-- BEGIN Data --

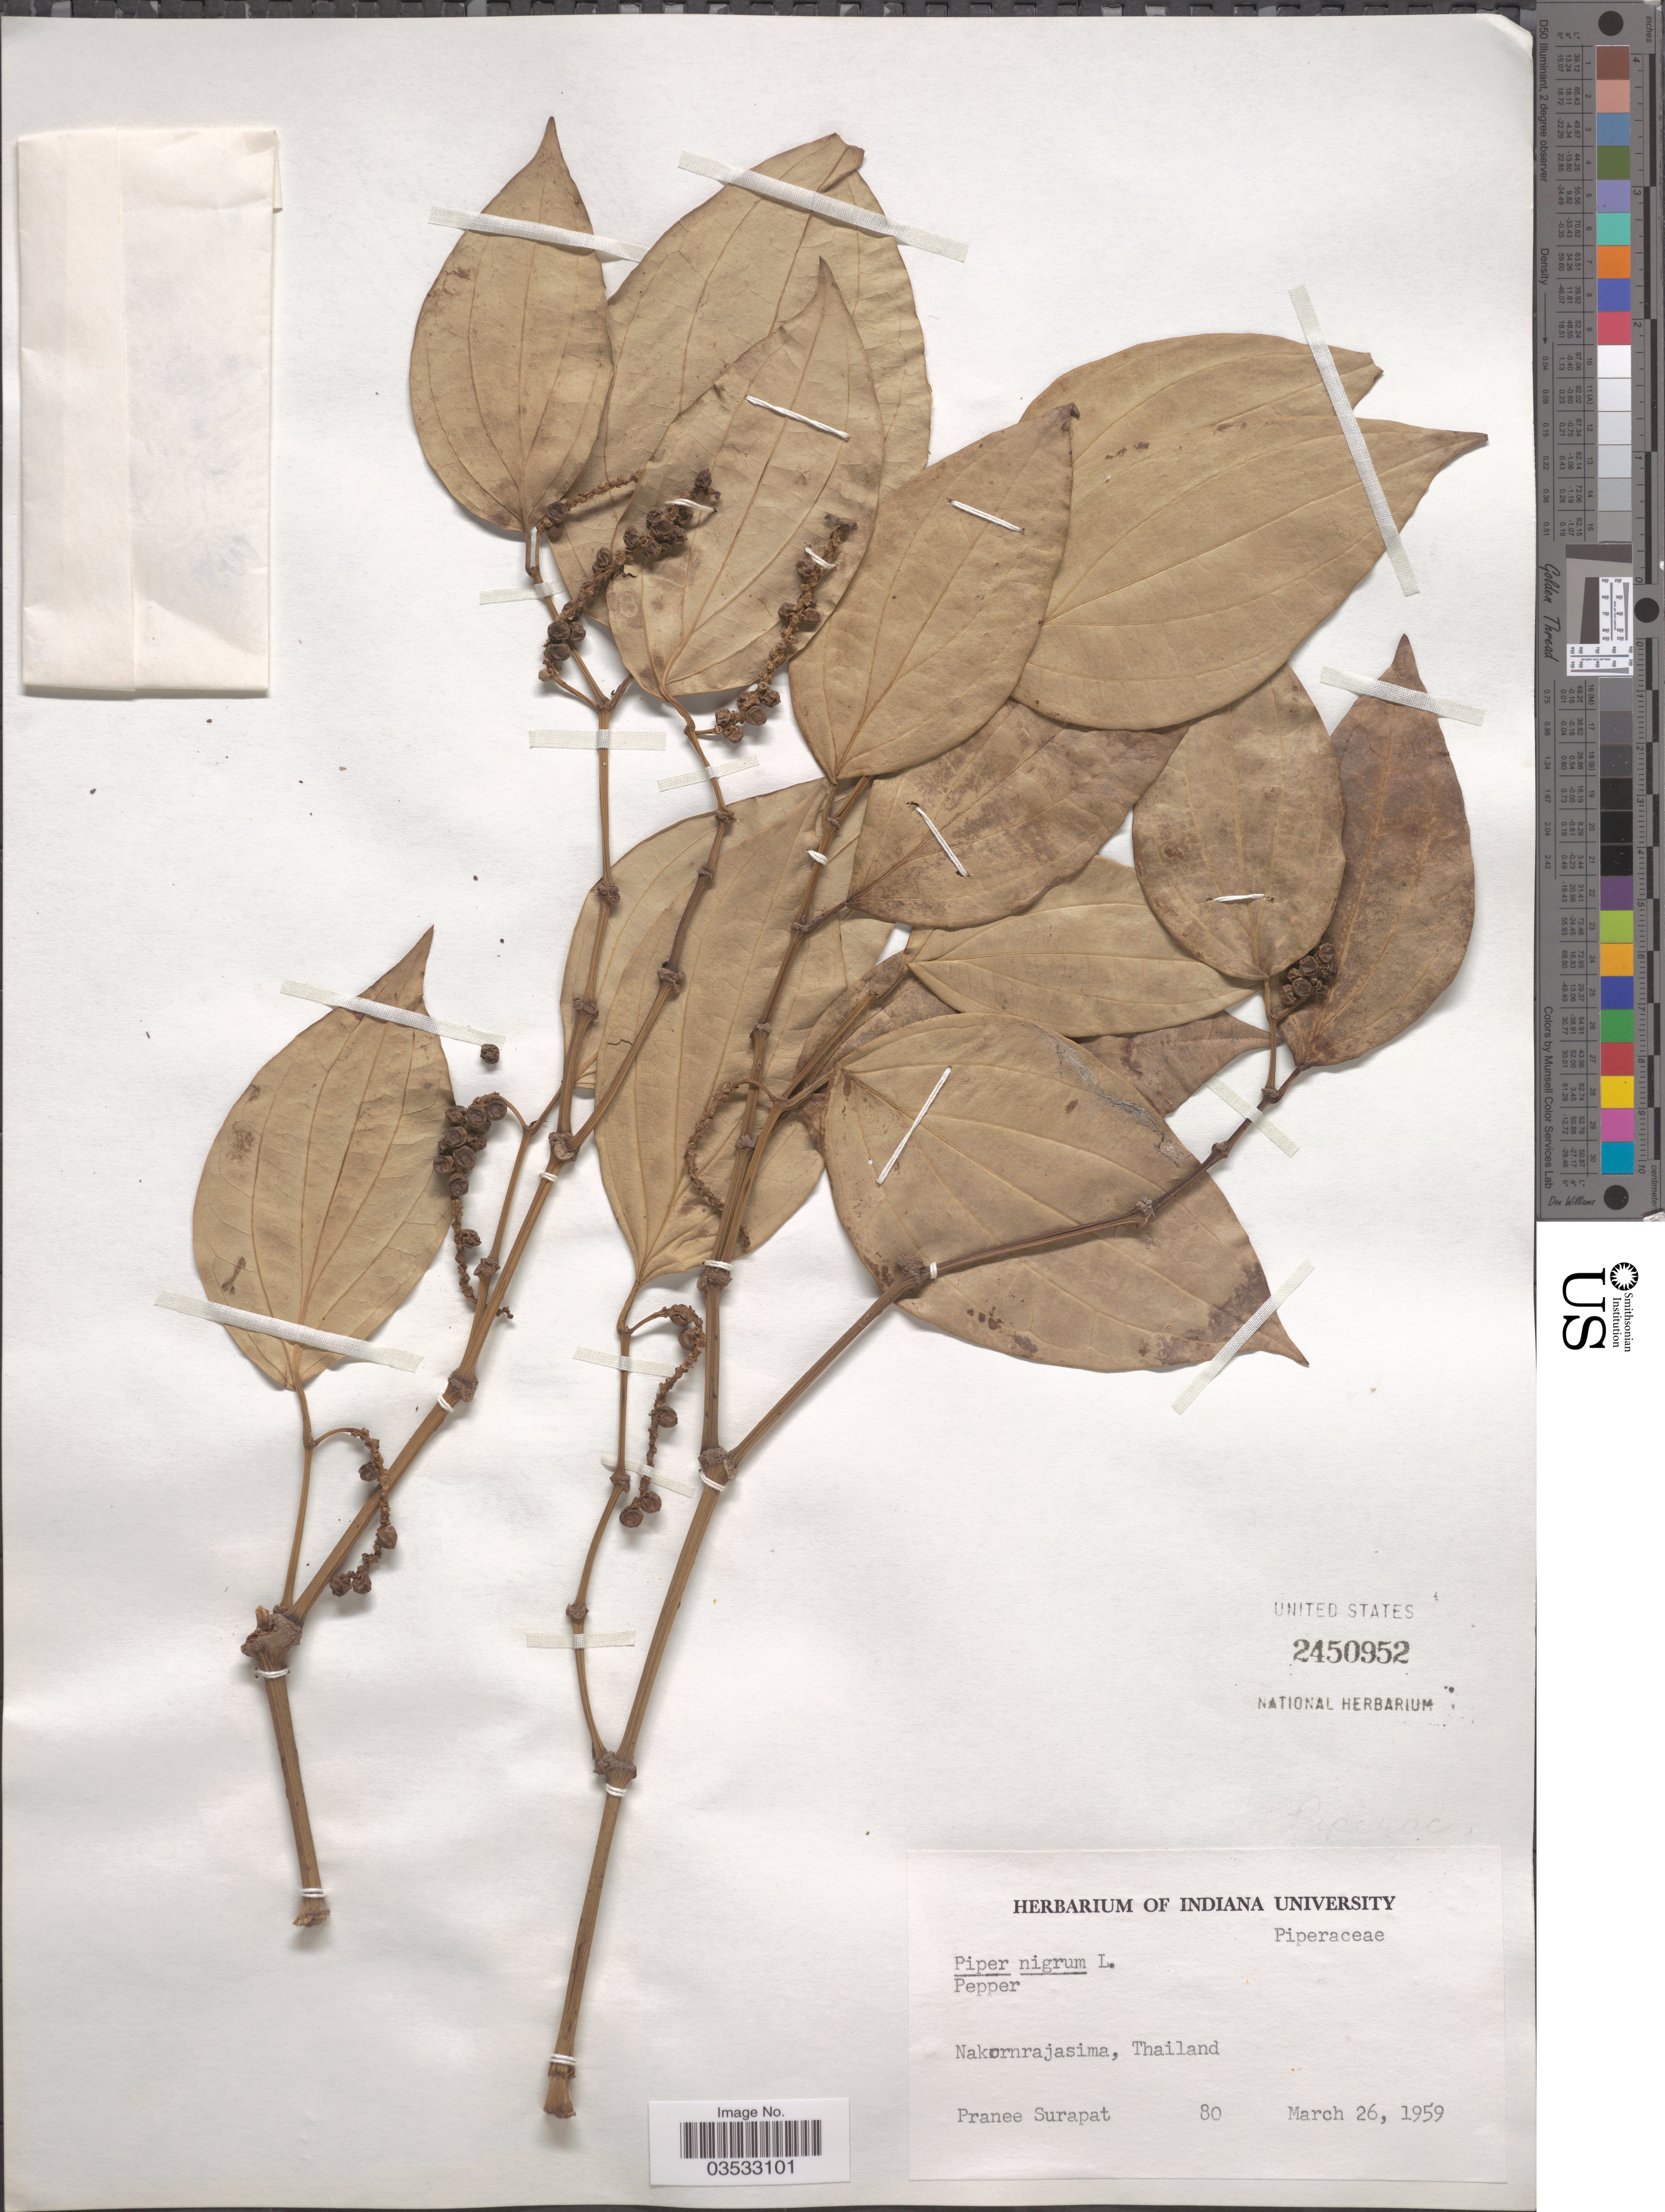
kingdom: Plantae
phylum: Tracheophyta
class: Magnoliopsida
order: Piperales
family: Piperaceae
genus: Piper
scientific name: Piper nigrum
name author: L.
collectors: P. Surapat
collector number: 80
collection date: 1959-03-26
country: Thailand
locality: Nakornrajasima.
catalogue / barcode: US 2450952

-- END Data --

__What you have to do__:
Beginning at the line that contains "name author: L." and continuing through the end of the records, rewrite those lines as a numbered list, omitting any blank lines.

__Final answer__:
1. name author: L.
2. collectors: P. Surapat
3. collector number: 80
4. collection date: 1959-03-26
5. country: Thailand
6. locality: Nakornrajasima.
7. catalogue / barcode: US 2450952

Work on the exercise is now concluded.